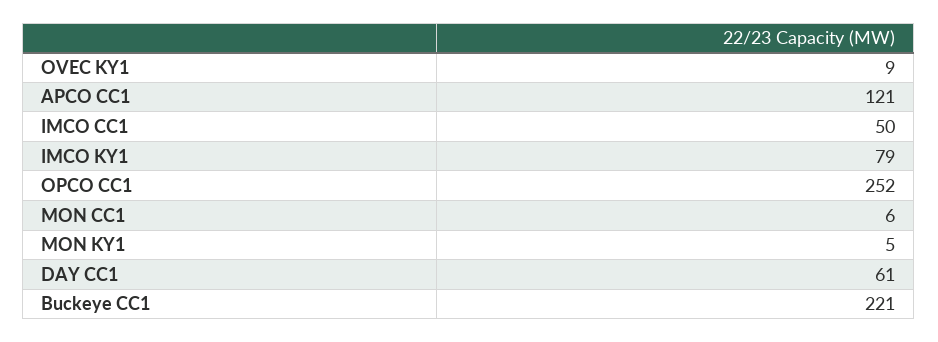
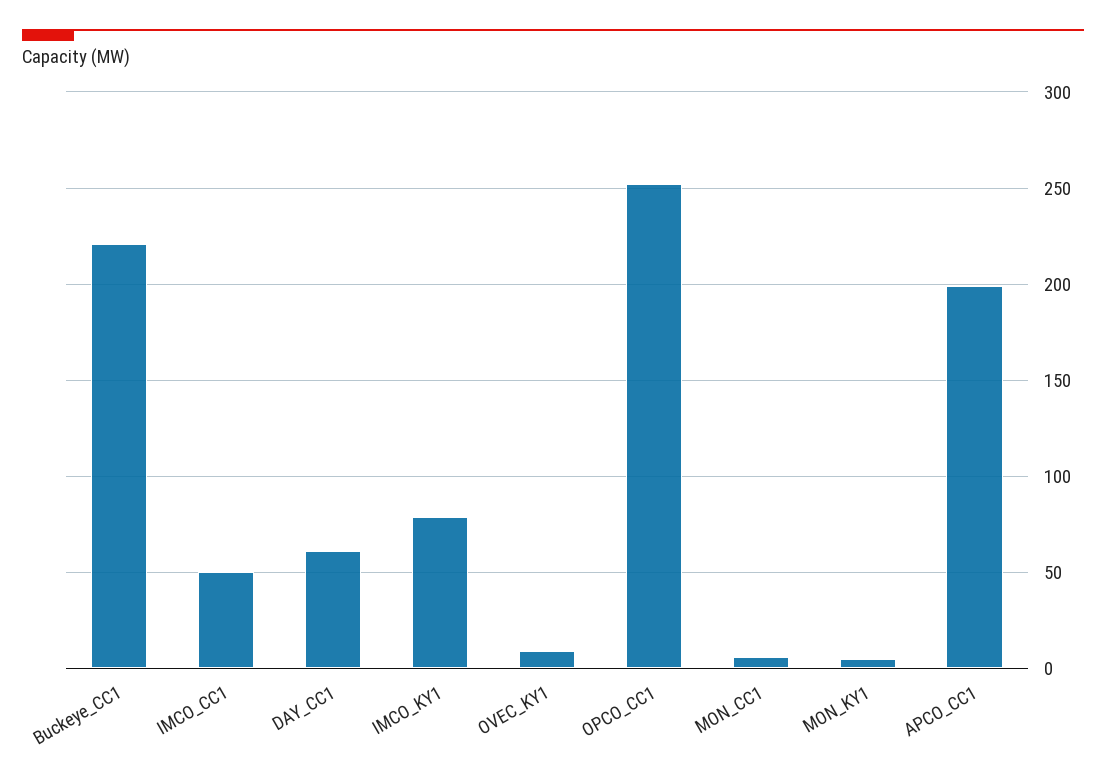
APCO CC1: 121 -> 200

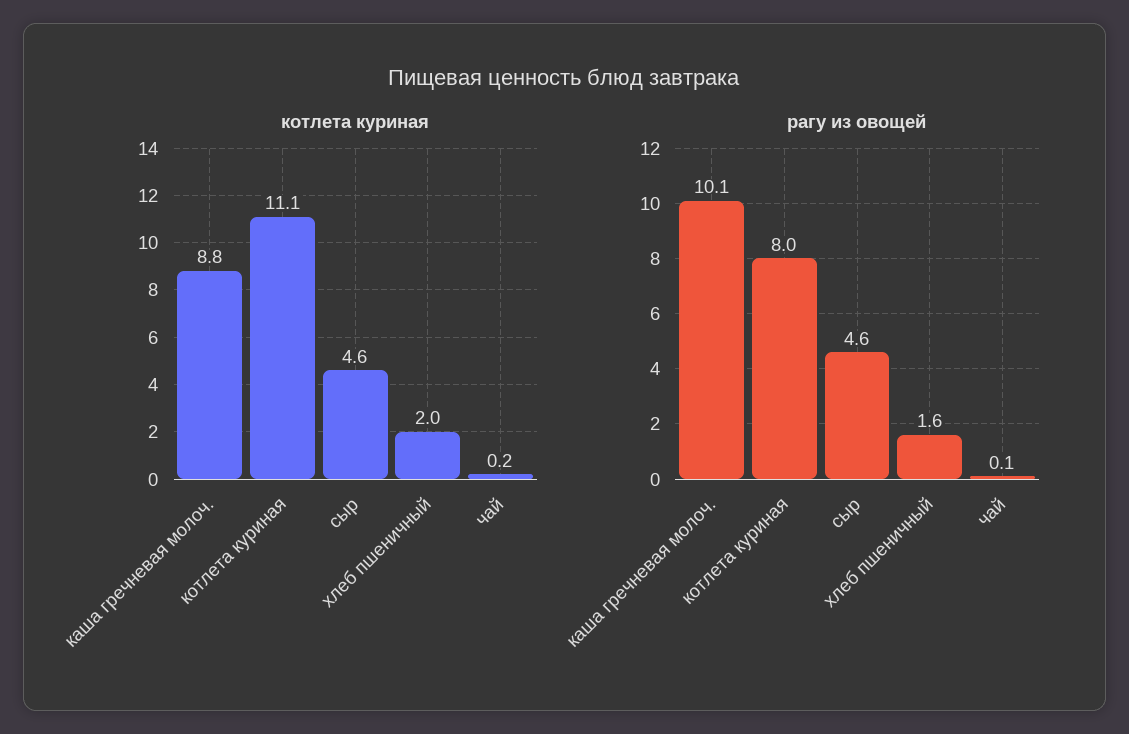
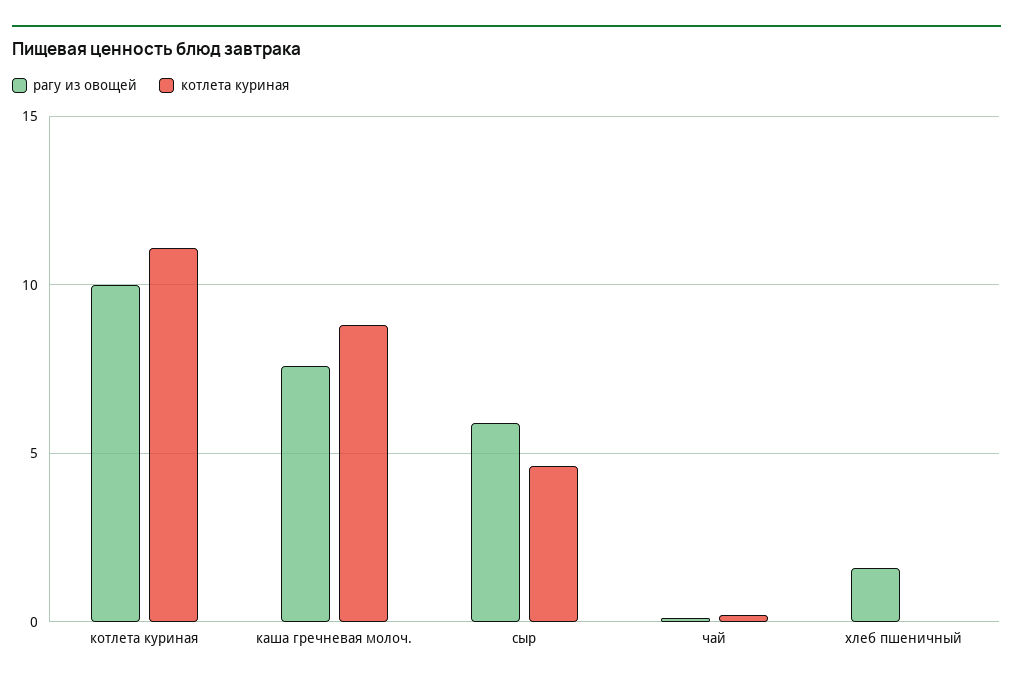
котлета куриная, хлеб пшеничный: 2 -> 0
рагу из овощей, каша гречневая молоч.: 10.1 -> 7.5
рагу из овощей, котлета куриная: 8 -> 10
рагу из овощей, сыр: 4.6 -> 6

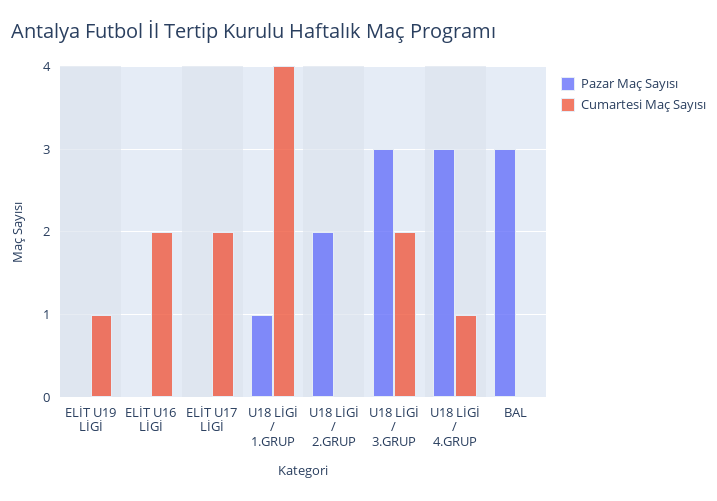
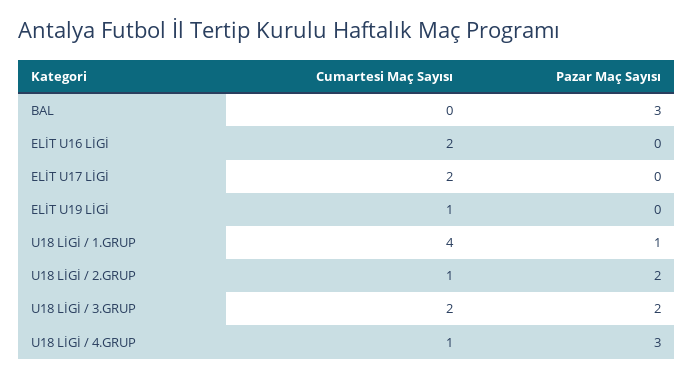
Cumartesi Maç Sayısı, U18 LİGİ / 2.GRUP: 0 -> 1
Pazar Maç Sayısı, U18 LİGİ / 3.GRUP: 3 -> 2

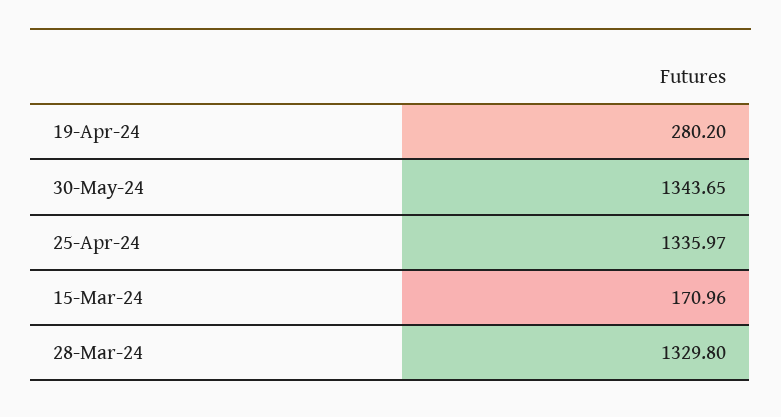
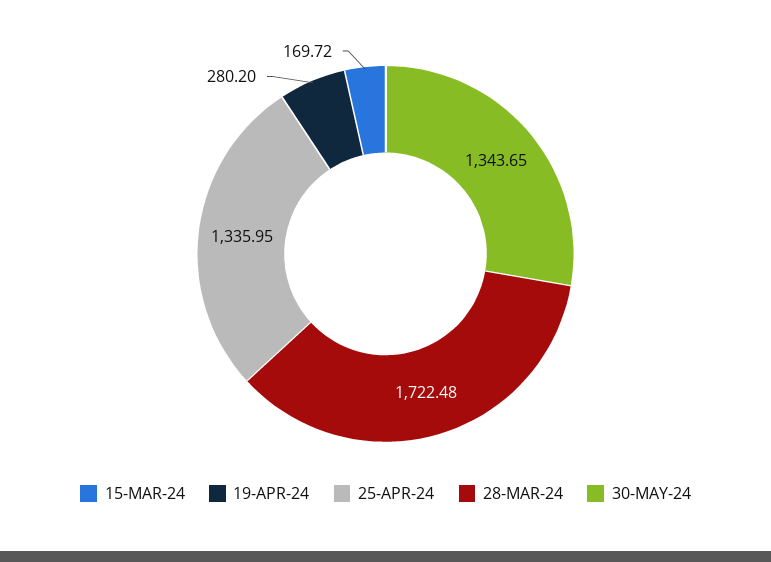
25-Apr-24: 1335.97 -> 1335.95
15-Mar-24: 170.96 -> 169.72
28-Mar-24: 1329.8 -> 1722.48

**Work item:** Restate word for word each line from the one containing "рагу из овощей, котлета куриная: 8 -> 10" through the end of the material, pictures excluded.

**Task solution:**
рагу из овощей, котлета куриная: 8 -> 10
рагу из овощей, сыр: 4.6 -> 6

Cumartesi Maç Sayısı, U18 LİGİ / 2.GRUP: 0 -> 1
Pazar Maç Sayısı, U18 LİGİ / 3.GRUP: 3 -> 2

25-Apr-24: 1335.97 -> 1335.95
15-Mar-24: 170.96 -> 169.72
28-Mar-24: 1329.8 -> 1722.48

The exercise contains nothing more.